Dans un discours prononcé le premier jour de l’événement de trois jours, Mme Radjavi a exhorté la communauté internationale à soutenir la lutte du peuple iranien pour un changement de régime et a souligné que ce soutien deviendra plus vital que jamais avec l’investiture d’Ebrahim Raisi en tant que nouveau président du régime le 5 aout.

Raïssi a été « sélectionné » le 18 juin, mais la grande majorité de la population a boycotté l’élection des mollahs.

En 1988, Raisi a été l’un des principaux participants au massacre des prisonniers politiques qui a fait plus de 30 000 morts.

Fin 2019 et début 2020, en tant que chef du pouvoir judiciaire, il a supervisé la répression de la dissidence à la suite d’un soulèvement national qui a touché près de 200 localités et a contribué à l’adoption généralisée de slogans anti-régime repris par les habitants du Khouzistan la semaine dernière.

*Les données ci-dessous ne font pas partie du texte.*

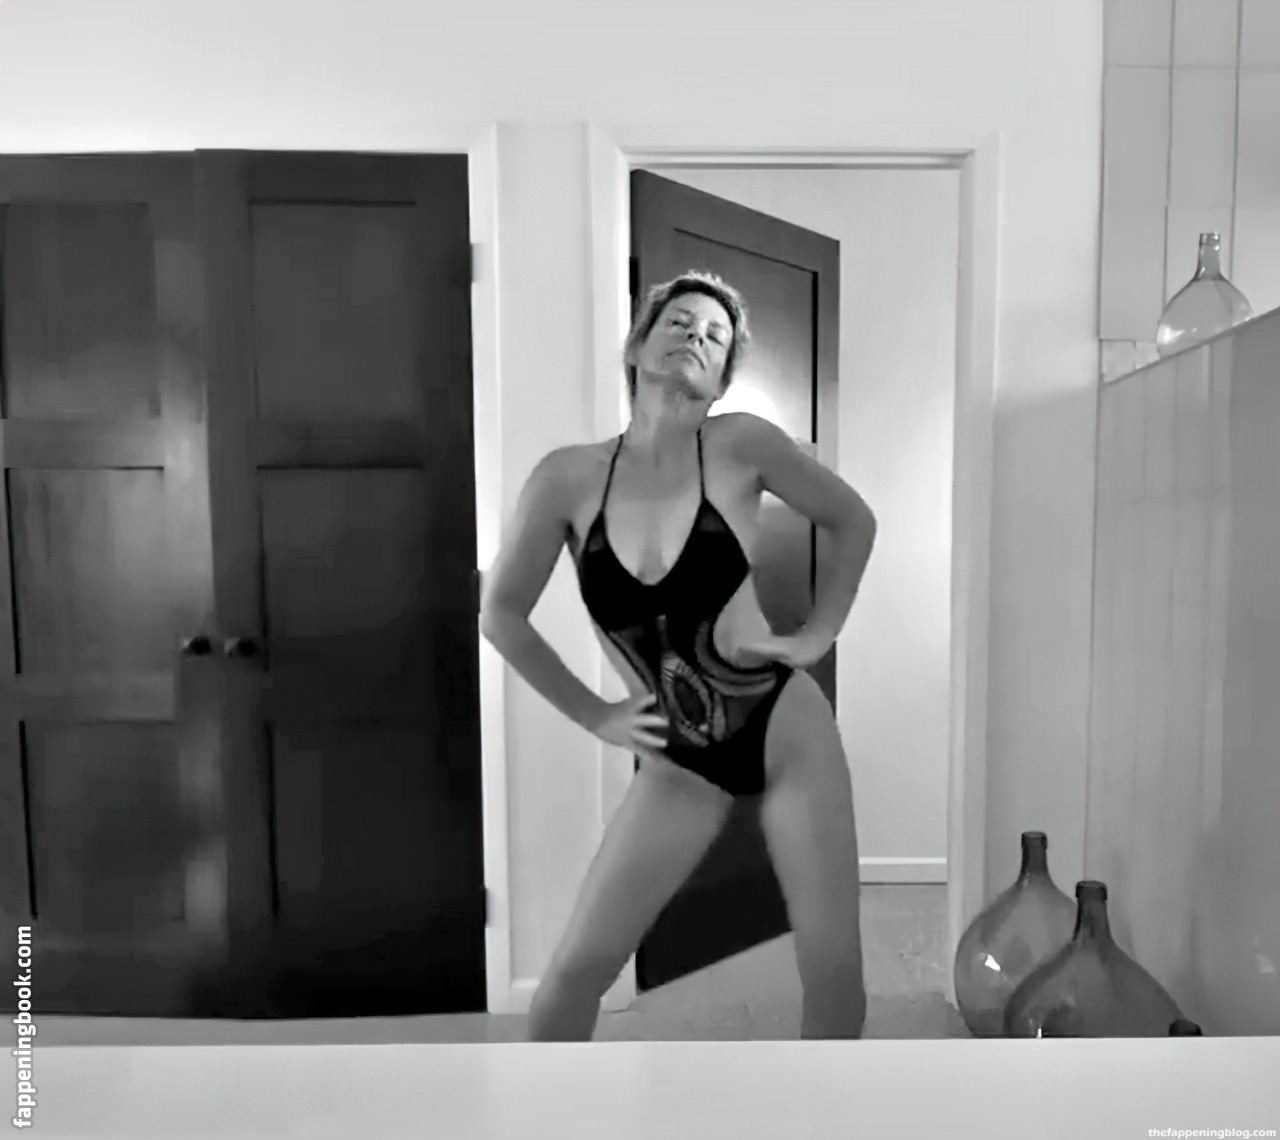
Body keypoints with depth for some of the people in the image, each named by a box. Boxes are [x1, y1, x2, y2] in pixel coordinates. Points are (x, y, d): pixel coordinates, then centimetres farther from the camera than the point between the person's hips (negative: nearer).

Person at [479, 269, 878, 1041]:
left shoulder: (741, 445, -11)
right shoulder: (568, 478, -10)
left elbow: (855, 521, 6)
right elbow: (501, 615, 2)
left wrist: (819, 635, 0)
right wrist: (594, 715, 1)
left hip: (785, 724, 0)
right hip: (678, 762, 1)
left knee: (835, 969, 6)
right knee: (575, 971, 2)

Raïssi a été installé à la présidence du régime dans le but exprès d’étendre la répression de la dissidence.

Les rapports continuent d’émerger indiquant que les autorités ont ouvert le feu sur ces manifestations et ont procédé à des arrestations massives.

Au Sommet mondial pour Iran libre, Mme Radjavi a qualifié l’investiture de Raïssi de « test décisif pour savoir si [la communauté internationale] s’engagera et traitera avec ce régime génocidaire ou se tiendra aux côtés du peuple iranien« .

Mais le monde n’a pas besoin d’attendre ce test. Il peut se tenir aux côtés du peuple iranien en ce moment en le soutenant face aux autorités au Khouzistan ou tout autre endroit où des troubles éclateront d’ici le 5 août.